Marginal Homogeneity Tests — MarginalHomogeneityTests • coin

Testing the marginal homogeneity of a repeated measurements factor in a complete block design.

# S3 method for class 'formula'
mh_test(formula, data, subset = NULL, ...)
# S3 method for class 'table'
mh_test(object, ...)
# S3 method for class 'SymmetryProblem'
mh_test(object, ...)

Arguments

formula: a formula of the form y ~ x | block where y and x are factors and block is an optional factor (which is generated automatically if omitted).
data: an optional data frame containing the variables in the model formula.
subset: an optional vector specifying a subset of observations to be used. Defaults to NULL.
object: an object inheriting from classes "table" (with identical dimnames components) or "SymmetryProblem".
...: further arguments to be passed to symmetry_test().

Details

mh_test() provides the McNemar test, the Cochran \(Q\) test, the Stuart(-Maxwell) test and the Madansky test of interchangeability. A general description of these methods is given by Agresti (2002).

The null hypothesis of marginal homogeneity is tested. The response variable and the measurement conditions are given by y and x, respectively, and block is a factor where each level corresponds to exactly one subject with repeated measurements.

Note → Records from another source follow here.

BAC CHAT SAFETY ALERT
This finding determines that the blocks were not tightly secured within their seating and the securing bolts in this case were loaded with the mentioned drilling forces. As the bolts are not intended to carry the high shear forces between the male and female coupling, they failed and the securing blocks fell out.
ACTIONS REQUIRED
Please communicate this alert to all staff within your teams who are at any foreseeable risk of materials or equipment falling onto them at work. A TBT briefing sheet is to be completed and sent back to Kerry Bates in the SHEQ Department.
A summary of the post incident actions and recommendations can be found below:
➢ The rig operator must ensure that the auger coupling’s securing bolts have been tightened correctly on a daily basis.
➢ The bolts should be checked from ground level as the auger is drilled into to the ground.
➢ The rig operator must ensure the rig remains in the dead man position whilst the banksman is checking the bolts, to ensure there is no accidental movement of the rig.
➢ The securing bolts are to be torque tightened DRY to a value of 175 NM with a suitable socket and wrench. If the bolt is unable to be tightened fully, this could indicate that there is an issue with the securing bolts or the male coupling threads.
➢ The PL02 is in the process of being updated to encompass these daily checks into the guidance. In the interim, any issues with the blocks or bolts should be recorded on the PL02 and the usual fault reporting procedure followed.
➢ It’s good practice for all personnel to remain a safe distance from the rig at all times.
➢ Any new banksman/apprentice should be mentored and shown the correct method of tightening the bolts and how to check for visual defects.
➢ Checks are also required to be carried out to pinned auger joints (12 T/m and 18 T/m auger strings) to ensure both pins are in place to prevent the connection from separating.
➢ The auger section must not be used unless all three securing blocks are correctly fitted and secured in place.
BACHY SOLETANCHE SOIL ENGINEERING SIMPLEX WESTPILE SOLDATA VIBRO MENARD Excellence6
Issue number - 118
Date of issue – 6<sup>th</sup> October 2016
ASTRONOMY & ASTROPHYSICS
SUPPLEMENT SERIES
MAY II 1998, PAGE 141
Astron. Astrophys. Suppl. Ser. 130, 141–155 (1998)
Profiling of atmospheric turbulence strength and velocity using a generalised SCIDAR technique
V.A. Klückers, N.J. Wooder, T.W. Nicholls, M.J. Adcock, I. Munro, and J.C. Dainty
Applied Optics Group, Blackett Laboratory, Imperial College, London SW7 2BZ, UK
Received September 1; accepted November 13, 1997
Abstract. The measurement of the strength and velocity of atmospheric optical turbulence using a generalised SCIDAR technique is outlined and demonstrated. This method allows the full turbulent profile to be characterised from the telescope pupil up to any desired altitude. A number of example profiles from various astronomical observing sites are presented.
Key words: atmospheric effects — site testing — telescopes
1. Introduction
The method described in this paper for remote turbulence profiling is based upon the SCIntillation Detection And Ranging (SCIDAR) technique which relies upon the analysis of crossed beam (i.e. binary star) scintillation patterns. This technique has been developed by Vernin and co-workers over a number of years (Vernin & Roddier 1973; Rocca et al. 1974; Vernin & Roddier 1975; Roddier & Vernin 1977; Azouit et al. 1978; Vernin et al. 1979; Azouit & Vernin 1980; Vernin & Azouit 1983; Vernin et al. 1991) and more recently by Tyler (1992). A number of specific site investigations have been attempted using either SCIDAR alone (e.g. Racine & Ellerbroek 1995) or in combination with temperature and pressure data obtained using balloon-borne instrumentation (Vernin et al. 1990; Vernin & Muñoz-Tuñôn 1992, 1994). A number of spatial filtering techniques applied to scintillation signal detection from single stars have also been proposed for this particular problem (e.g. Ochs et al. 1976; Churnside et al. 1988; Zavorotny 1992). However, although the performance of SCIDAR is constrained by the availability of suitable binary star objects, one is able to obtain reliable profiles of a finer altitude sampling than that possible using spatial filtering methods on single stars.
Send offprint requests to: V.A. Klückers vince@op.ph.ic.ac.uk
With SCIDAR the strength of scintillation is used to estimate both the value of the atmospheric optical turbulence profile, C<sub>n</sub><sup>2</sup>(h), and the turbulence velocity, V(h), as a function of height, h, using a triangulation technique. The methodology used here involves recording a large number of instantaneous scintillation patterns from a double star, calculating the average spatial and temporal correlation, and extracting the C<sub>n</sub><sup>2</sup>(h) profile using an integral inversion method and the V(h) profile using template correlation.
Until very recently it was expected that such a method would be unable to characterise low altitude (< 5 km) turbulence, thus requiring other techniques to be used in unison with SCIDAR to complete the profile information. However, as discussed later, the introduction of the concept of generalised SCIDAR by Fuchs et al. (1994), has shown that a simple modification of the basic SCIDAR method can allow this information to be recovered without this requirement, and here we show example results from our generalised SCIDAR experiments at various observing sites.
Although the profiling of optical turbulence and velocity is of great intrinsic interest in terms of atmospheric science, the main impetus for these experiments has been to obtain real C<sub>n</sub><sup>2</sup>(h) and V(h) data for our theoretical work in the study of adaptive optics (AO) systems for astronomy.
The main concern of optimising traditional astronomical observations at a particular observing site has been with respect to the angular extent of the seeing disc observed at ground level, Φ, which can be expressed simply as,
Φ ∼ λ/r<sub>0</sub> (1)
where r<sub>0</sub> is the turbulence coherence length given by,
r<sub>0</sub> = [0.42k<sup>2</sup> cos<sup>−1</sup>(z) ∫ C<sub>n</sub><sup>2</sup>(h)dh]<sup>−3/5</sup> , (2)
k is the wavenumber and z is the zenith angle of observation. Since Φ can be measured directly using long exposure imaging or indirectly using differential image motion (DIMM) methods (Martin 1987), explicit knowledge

This procedure is known as the McNemar test (McNemar, 1947) when both y and x are binary factors, as the Cochran \(Q\) test (Cochran, 1950) when y is a binary factor and x is a factor with an arbitrary number of levels, as the Stuart(-Maxwell) test (Stuart, 1955; Maxwell, 1970) when y is a factor with an arbitrary number of levels and x is a binary factor, and as the Madansky test of interchangeability (Madansky, 1963), which implies marginal homogeneity, when both y and x are factors with an arbitrary number of levels.

If y and/or x are ordered factors, the default scores, 1:nlevels(y) and 1:nlevels(x), respectively, can be altered using the scores argument (see symmetry_test()); this argument can also be used to coerce nominal factors to class "ordered". If both y and x are ordered factors, a linear-by-linear association test is computed and the direction of the alternative hypothesis can be specified using the alternative argument. This extension was given by Birch (1965) who also discussed the situation when either the response or the measurement condition is an ordered factor; see also White, Landis and Cooper (1982).

The conditional null distribution of the test statistic is used to obtain \(p\)-values and an asymptotic approximation of the exact distribution is used by default (distribution = "asymptotic"). Alternatively, the distribution can be approximated via Monte Carlo resampling or computed exactly for univariate two-sample problems by setting distribution to "approximate" or "exact", respectively. See asymptotic(), approximate() and exact() for details.

Value

An object inheriting from class "IndependenceTest".

Note

This function is currently computationally inefficient for data with a large number of pairs or sets.

References

Agresti, A. (2002). Categorical Data Analysis, Second Edition. Hoboken, New Jersey: John Wiley & Sons.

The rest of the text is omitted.